Ocupation: Liscensed Funeral Director and Deputy Coroner​*____________

*Morticia: My 1949 Cadillac Superior Hearse*







*Visit my homelodge website by clicking this link:*
*Eastern Star Lodge No. 151 F&AM - Winnfield, Louisiana*


Grand Lodge of Louisiana Free and Accepted Masons​


----------



## RJS (Aug 4, 2009)

Welcome!


----------



## Bro. Stewart P.M. (Aug 4, 2009)

Welcome Brother Bryan!! I am certain that you will find some other familiar faces running a muck around this site!

Let me know if you need anything!


----------



## C_Cabra (Aug 4, 2009)

Howdy Bryan!  That's one sexy looking hearse and a very distinguished you in that snapshot.


----------



## Nate Riley (Aug 4, 2009)

Welcome Brother! Nice Car


----------



## JEbeling (Aug 4, 2009)

My dad had a junk yard.. ! one afternoon after school my dad told me and my brother to go pick up a junk car in the garage at the old funeral home.. ! well it was a hearse.. ! and in great shape.. ! we clean it up and wax it and he was going to take it to the prom.. ! he went by to pick up his date and she would not get in the hearse.. ! he had to come home and change cars.. ! we drove it all over the country to Little League games and the kids love bailing in and putting all their equipment in and pulling up to the park for a game.. ! the hurst look a lot like that one.. ! Great Picture... ! sent it to my brother.. we had a great time tonight talking about the Hearse.. ? thanks.. !


----------



## TCShelton (Aug 4, 2009)

Welcome aboard Brother.


----------



## Blake Bowden (Aug 4, 2009)

Welcome to the Forum!


----------



## Bryan (Aug 5, 2009)

Thank you brethren for the very warm welcome.   

I look forward to getting to know those that I haven't had the good fortune of meeting previously.

I have additional photos of my 1949 Cadillac hearse if anyone is interested.  Let me know and I'll post them.


----------



## owls84 (Aug 5, 2009)

HECK YES, Post them in the Photo area then give us a link to the album. If you need help ask. That is awesome. Oh and welcome to the forum.


----------



## Sirius (Aug 5, 2009)

Welcome Right Worshipful!

Come see us at  Covington 188 next time you're in Southeast Louisiana.


----------



## Bryan (Aug 5, 2009)

I certainly will.  Thanks for the invite.


----------



## webstermason (Aug 6, 2009)

I attended an open air degree in La. a couple of years ago. Do you know if another is planned for this year?


----------



## Bryan (Aug 6, 2009)

webstermason said:


> I attended an open air degree in La. a couple of years ago. Do you know if another is planned for this year?
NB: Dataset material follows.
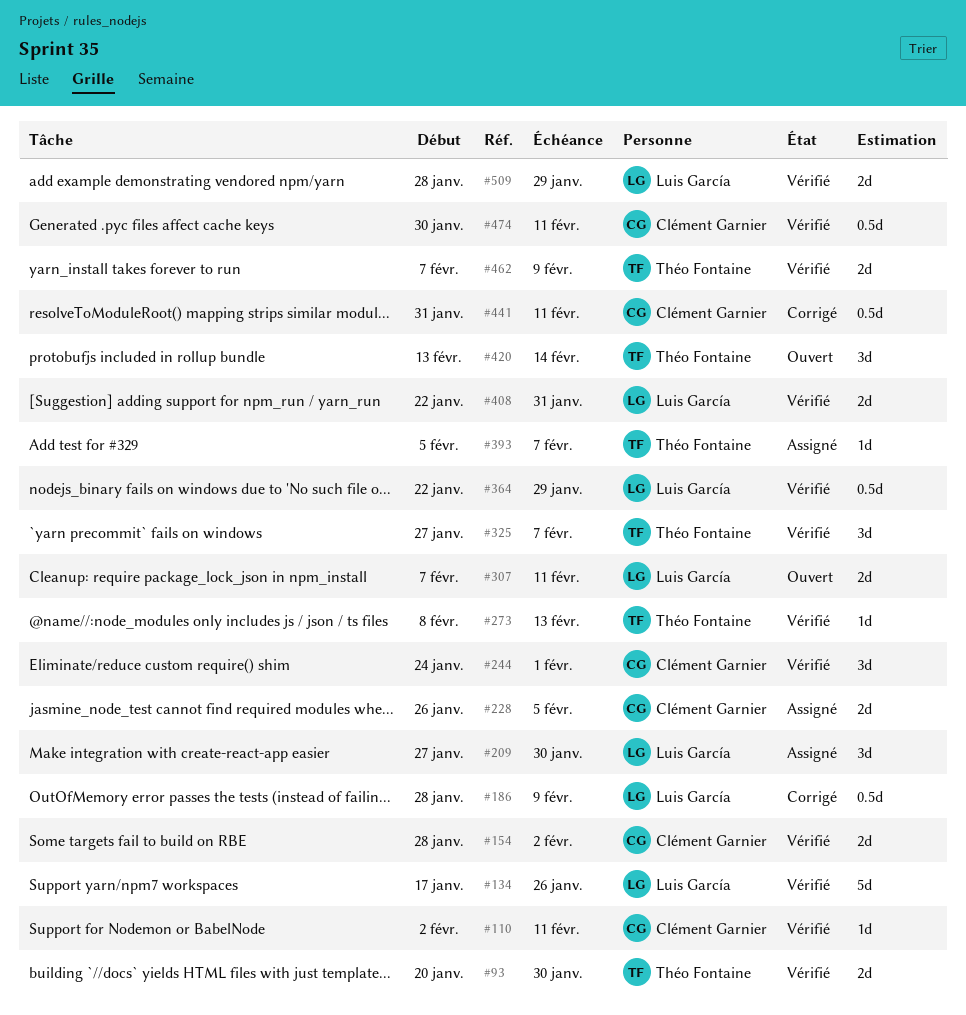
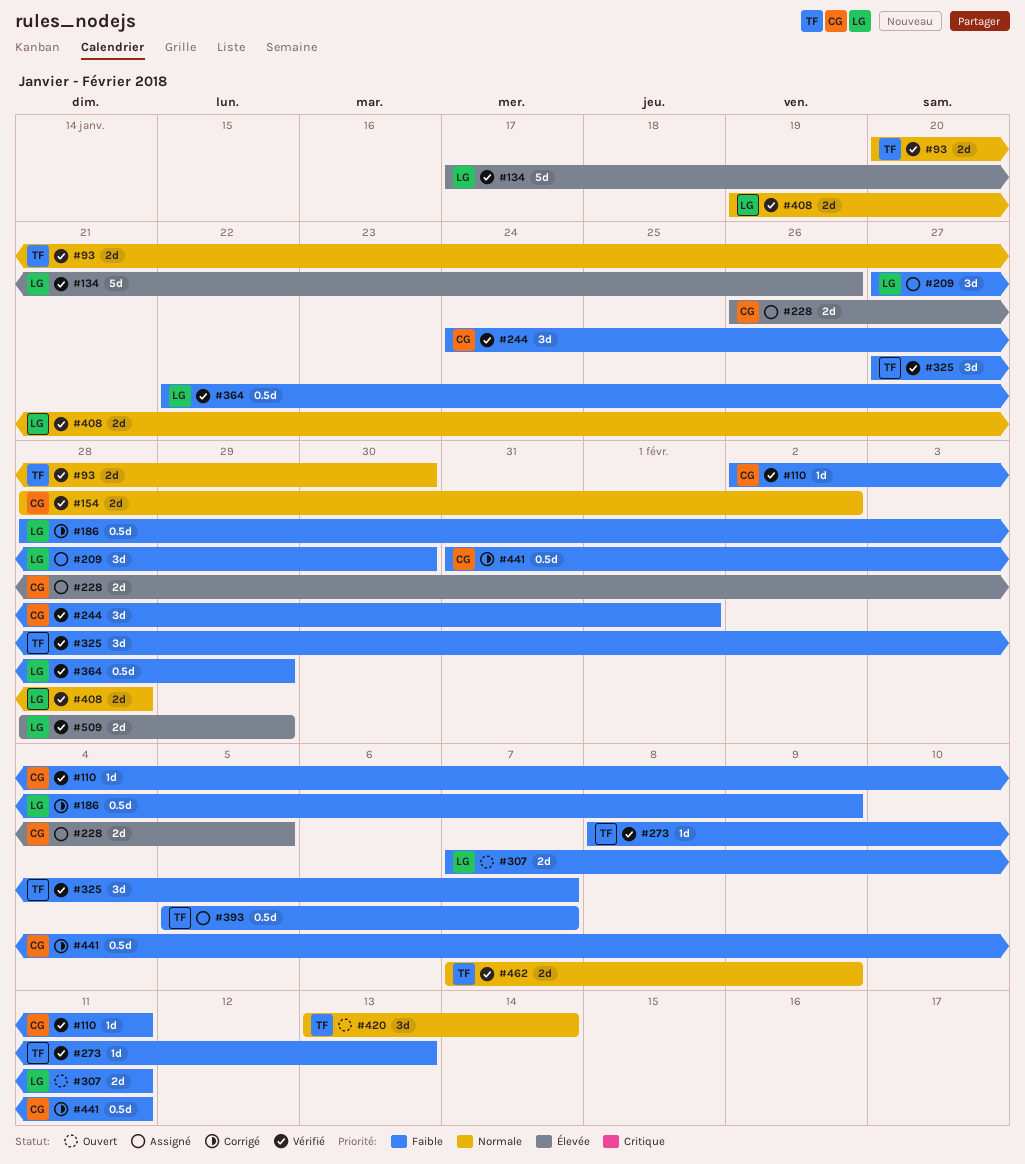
#393, estimate: 1d -> 0.5d
#408, start: Jan 22 -> Jan 19
#408, due: Jan 31 -> Jan 28
#474: present -> none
Saturday 10/03/09 10:00AM - Athens Lodge #136 - 3rd Annual Open Air Master Mason Degree. Location is on Tulip Rd, Athens, LA The only passport needed to enter is to be a Master Mason in good standing and a current dues card.  You will be able to purchase a delicious lunch of fried catfish with all the trimmings for $7.00 per plate.  Please bring an apron to wear from your lodge.  Past Masters may wear their aprons is so desired.  A map below is included below for easy directions to the site.  You can also call any of the numbers provided below for more information.

Bro. Greg Greeson, W.M.: 318-353-7012

Bro. Perry Anderson, P.M., Sec.: 318-258-5170

Bro. Kenneth Volentine, Jr., P.M.: 318-258-3274

(Submitted by Perry Anderson- PM/ Secretary)


----------



## Dana (Aug 8, 2009)

Welcome and the herse is GREAT.... when I was a kid my Grandad was a member of the Suez Shrine and they had an old herse the turned into a chuck wagon ....It was great.  Thanks for stirring up happy memories :~) ...


----------



## Bro. Kurt P.M. (Aug 19, 2009)

Welcome Brother! It's great to see you here.


----------